__Entries provided__:
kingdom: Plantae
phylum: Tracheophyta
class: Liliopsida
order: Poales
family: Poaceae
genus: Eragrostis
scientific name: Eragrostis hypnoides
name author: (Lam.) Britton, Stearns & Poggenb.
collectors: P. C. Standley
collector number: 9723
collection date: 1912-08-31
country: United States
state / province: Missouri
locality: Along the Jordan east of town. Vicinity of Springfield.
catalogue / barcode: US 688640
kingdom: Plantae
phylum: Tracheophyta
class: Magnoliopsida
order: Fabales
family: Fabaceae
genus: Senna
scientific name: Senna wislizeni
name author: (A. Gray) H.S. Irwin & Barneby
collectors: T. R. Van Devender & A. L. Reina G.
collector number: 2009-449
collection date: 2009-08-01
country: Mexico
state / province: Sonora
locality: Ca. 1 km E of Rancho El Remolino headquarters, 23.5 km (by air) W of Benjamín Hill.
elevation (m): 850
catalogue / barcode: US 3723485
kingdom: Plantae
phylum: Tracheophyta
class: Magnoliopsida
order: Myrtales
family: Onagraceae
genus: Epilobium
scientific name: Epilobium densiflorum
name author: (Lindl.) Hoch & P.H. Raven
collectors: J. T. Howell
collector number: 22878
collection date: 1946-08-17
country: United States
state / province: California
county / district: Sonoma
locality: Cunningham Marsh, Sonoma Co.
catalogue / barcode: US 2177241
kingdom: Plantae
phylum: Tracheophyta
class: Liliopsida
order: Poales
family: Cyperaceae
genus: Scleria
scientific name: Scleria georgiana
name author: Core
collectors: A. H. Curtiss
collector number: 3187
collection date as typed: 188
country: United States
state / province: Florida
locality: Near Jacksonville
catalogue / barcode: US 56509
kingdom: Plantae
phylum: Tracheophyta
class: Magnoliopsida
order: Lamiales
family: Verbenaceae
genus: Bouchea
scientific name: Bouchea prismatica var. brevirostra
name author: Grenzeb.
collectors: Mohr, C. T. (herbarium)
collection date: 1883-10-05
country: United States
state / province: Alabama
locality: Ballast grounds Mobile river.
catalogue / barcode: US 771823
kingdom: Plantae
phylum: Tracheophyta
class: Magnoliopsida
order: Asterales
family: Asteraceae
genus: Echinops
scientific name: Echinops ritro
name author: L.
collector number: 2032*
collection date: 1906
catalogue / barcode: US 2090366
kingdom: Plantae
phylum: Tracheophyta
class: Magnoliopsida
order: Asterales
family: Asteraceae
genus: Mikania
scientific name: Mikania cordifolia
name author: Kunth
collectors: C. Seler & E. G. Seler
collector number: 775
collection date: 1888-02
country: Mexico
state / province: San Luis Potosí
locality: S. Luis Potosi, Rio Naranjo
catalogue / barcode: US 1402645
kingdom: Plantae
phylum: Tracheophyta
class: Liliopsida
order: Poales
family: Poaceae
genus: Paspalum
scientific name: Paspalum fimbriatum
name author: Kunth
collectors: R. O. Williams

__Your instructions__: Give every line from the one containing "name author: L." to the final line above, both included, as a JSON list of strings with one string per line and no blank lines.

__Exercise response__:
[
  "name author: L.",
  "collector number: 2032*",
  "collection date: 1906",
  "catalogue / barcode: US 2090366",
  "kingdom: Plantae",
  "phylum: Tracheophyta",
  "class: Magnoliopsida",
  "order: Asterales",
  "family: Asteraceae",
  "genus: Mikania",
  "scientific name: Mikania cordifolia",
  "name author: Kunth",
  "collectors: C. Seler & E. G. Seler",
  "collector number: 775",
  "collection date: 1888-02",
  "country: Mexico",
  "state / province: San Luis Potosí",
  "locality: S. Luis Potosi, Rio Naranjo",
  "catalogue / barcode: US 1402645",
  "kingdom: Plantae",
  "phylum: Tracheophyta",
  "class: Liliopsida",
  "order: Poales",
  "family: Poaceae",
  "genus: Paspalum",
  "scientific name: Paspalum fimbriatum",
  "name author: Kunth",
  "collectors: R. O. Williams"
]